Comme la valeur du module d’Young semble ne pas affecter les résultats, elle ne rentre pas en compte sur la position de la courbe h=5m. La valeur obtenue pour le taux de transmission est (∆1-∆2)/∆0 = 0,18 (Figure 11). Ainsi ∆1-∆2 = 0,18*∆0 = 0,0036 m = 3,6 mm. Cela signifie qu’à la surface du remblai, on constate un tassement différentiel ayant une valeur de 1.2mm/m, alors que le tassement différentiel du remblai en pied est de 3mm/m. On constate ici aussi une atténuation significative (tassement différentiel presque divisé par 3).

6. CONCLUSION

Les résultats obtenus sur ce modèle 2D incitent à une réelle méfiance dès lors que l’on parle de tassement différentiel d’un remblai. Le tassement en pied de remblai diffère significativement de la forme du tassement en haut du remblai. La valeur du tassement différentiel en haut du remblai est d’autant plus atténué (par rapport à la valeur en pied de remblai) que le remblai est haut. Cela peut être affirmé bien qu’il y ait eu un grand nombre de limites dans le développement de cette étude préliminaire (Partie 1 – Elastique linéaire), notamment la considération d’un tassement suffisamment long pour s’affranchir des effets de bord et l’utilisation d’un modèle élastique linéaire, car les différentes méthodes utilisées pour la vérification des résultats permettent de conclure qu’ils sont valides.
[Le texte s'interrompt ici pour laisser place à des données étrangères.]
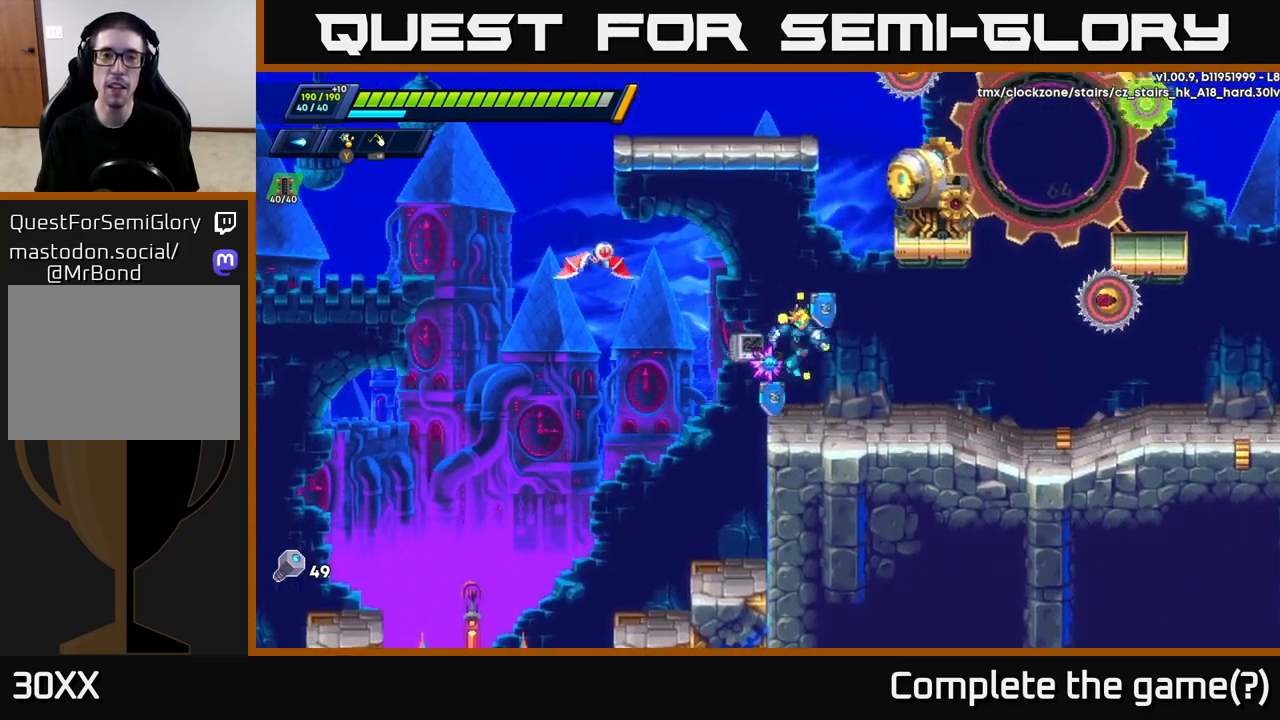
{"buttons": [], "left_stick": "center", "right_stick": "center", "events": [[150, "left_stick", "left"], [217, "A", "down"], [367, "X", "down"], [383, "left_stick", "center"], [400, "A", "up"], [467, "X", "up"]]}
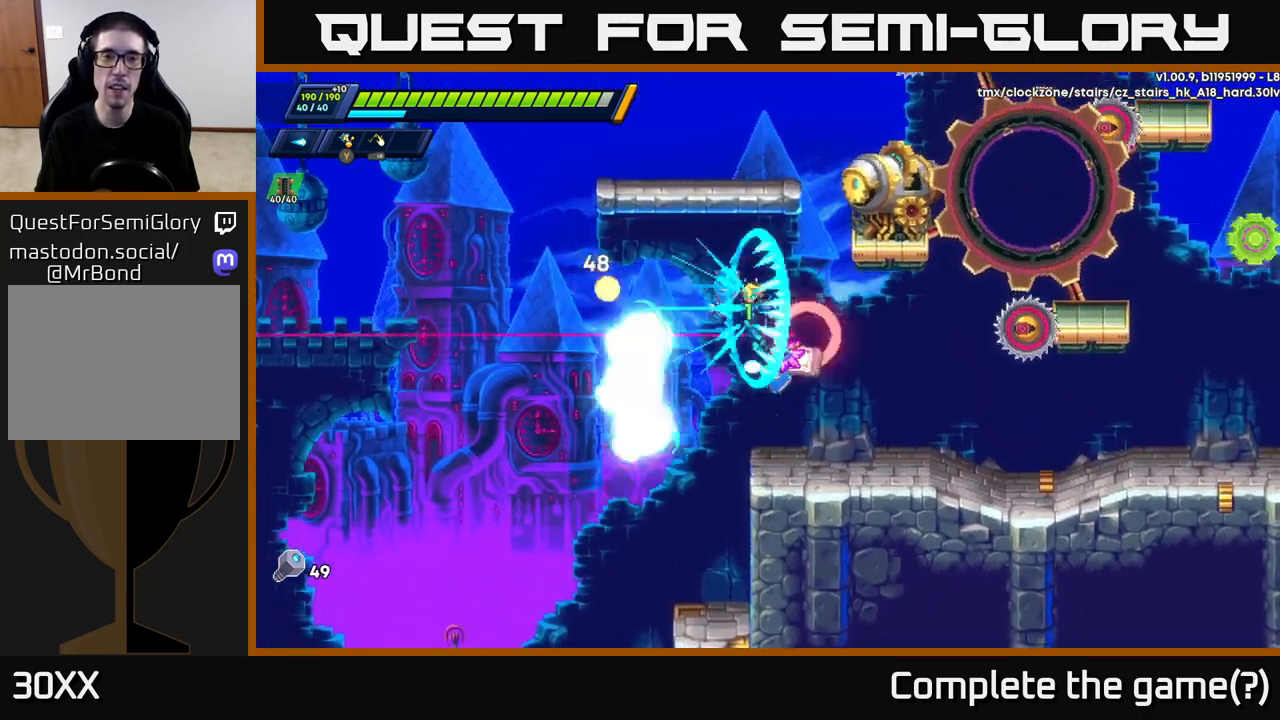
{"buttons": ["A", "R2"], "left_stick": "up-left", "right_stick": "center", "events": [[83, "left_stick", "right"], [267, "left_stick", "center"], [317, "left_stick", "left"], [433, "A", "down"], [433, "R2", "down"], [483, "left_stick", "up-left"]]}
Le module d’Young et l’amplitude des déplacements imposés en pied ne semblent pas avoir d’influence significative sur le taux de transmission. Ce point sera vérifié dans la partie II de cette publication (visant à comparer les valeurs avec un modèle élasto-plastique). Des abaques ont été produites afin de synthétiser les résultats et d’avoir un outil opérationnel de prévision simple.